“Né di destra, né di sinistra”. Vero: è fascismo

Tra i commenti della geopolitica mondiale anche questo, assolutorio dell’assalto alle istituzioni democratiche del Brasile: “Violenze né di destra, né di sinistra”: è l’escamotage dialettico per negare la matrice Bolsonara dell’assalto fascista di Brasilia. Colpo di Stato? Forse ancora no, ma sicuramente un suo pericoloso prologo. L’argomento squarcia il velo di omertà che tende a distanziarsi dalla realtà del marchio nazifascista comune a innumerevoli, impuniti ‘fattacci’ raccontati dalla cronaca.

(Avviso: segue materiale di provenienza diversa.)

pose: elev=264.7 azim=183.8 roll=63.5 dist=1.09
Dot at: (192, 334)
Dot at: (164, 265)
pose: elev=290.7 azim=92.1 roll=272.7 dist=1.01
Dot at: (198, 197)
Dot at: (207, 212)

Guarda caso, la violenza brutale dell’invasione del Parlamento, della Corte suprema, del Palazzo presidenziale di Brasilia è avvenuta in concomitanza con la data dell’assalto al Parlamento degli Stati Uniti, ordinato da Trump ai suoi seguaci. La differenza: Il tycoon americano, negazionista senza neppure uno straccio di prova dell’esito elettorale, è stato sorpreso a incitare gli aggressori, mentre durante la profanazione delle sedi istituzionali di Brasilia, Bolsonaro, che a sua volta contesta la vittoria elettorale di Lula, indicato all’unanimità come mandante dell’assalto,  era in ‘trasferta’ negli Usa e ha dichiarato di essere estraneo alle violenze dei suoi sostenitori: assenza strategica per un piano programmato nei dettagli, preceduto  da presidi stabili dei contestatori nelle vicinanze degli obiettivi, ignorati dalla polizia, che ha assistito passivamente all’assalto, come a Washington. In vacanza, altra sospetta concomitanza, Torres (arrestato), responsabile della sicurezza di Brasilia.

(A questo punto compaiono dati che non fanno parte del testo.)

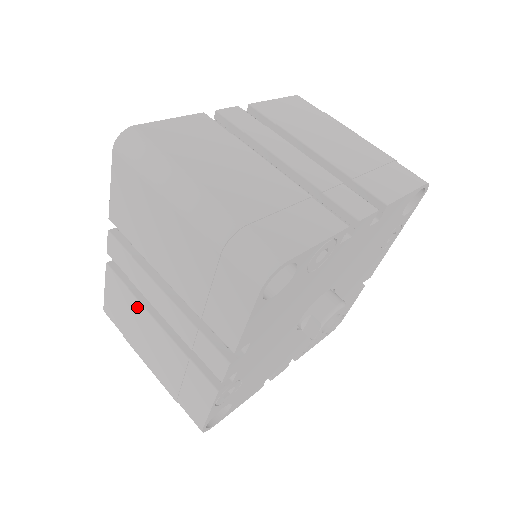
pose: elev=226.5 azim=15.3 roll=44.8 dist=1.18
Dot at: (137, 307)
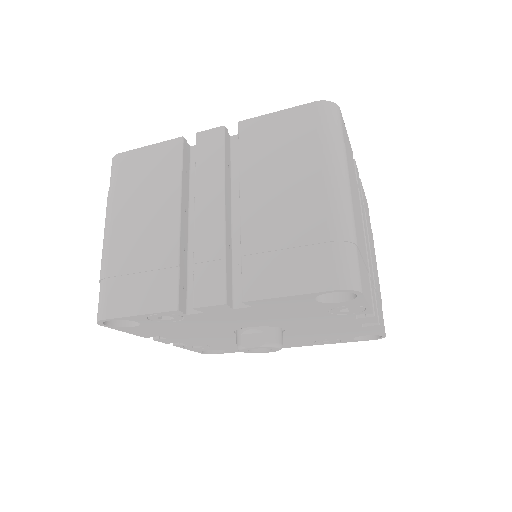
Dot at: (172, 189)
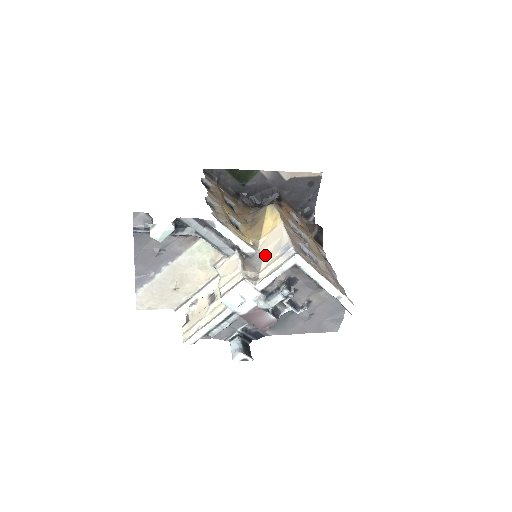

La destra italiana, nella persona della onnipresente Meloni (ieri, nel programma domenicale di Lucia Annunziata, la sua faccia immortalata in molteplici espressioni ha esaurito ossessivamente gli spazi della scenografia di studio) si è affrettata a condannare i fatti di Brasilia, ma non risulta che con pari tempestività e nettezza si pronunci contro i mille episodi di violenza dei neofascisti di casa nostra. Silenzio tombale sull’assalto squadrista alla sede della Cgil e i raduni di neofascisti, negazionismo del 25 aprile, innumerevoli rigurgiti del Ventennio, protagonisti amministratori di Comuni e Regioni.

Può apparire improprio l’accostamento alla guerriglia scatenata dalla furia di ultrà romani e napoletani, gli uni in ‘missione’ di tifosi dei giallorossi, gli altri al seguito degli azzurri. La casualità non c’entra, e neppure la rivalità campanilista. I violenti sono espressione della degenerazione che ha avvelenato il mondo del calcio. La ‘battaglia’ tra   picchiatori è emanazione della criminalità che ha eletto gli stadi per ‘sfogare’ la violenza altrove repressa (non sempre) da polizia e magistratura, complice l’assembramento informe di tifosi nelle curve occupate dagli ultrà. Esplicita l’appartenenza dei tifosi laziali al neo fascismo e non meno degli ultra di Bergamo, Verona, Firenze, Milano. Di mezza Italia.